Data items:
- Opening Delimiter -

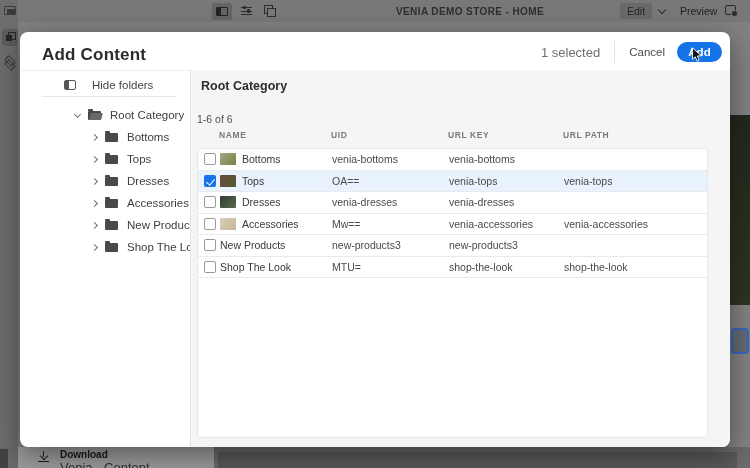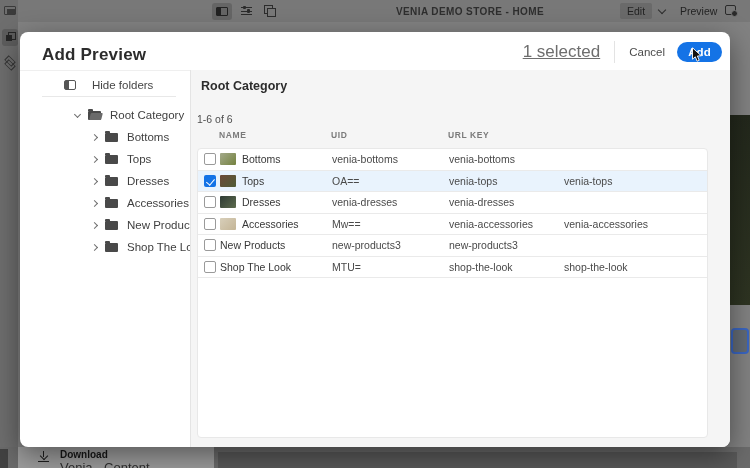--- a/index.html
+++ b/index.html
@@ -137,7 +137,7 @@
 </div>
 
 <div class="dialog">
-  <div class="dlg-title">Add Preview</div>
+  <div class="dlg-title">Add Content</div>
   <div class="hdr-actions">
     <span class="sel-count">1 selected</span>
     <span class="hdr-divider"></span>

- Closing Delimiter -

• Task objective: The data must be printed exactly, image-free.

• Reply:
--- a/index.html
+++ b/index.html
@@ -137,7 +137,7 @@
 </div>
 
 <div class="dialog">
-  <div class="dlg-title">Add Preview</div>
+  <div class="dlg-title">Add Content</div>
   <div class="hdr-actions">
     <span class="sel-count">1 selected</span>
     <span class="hdr-divider"></span>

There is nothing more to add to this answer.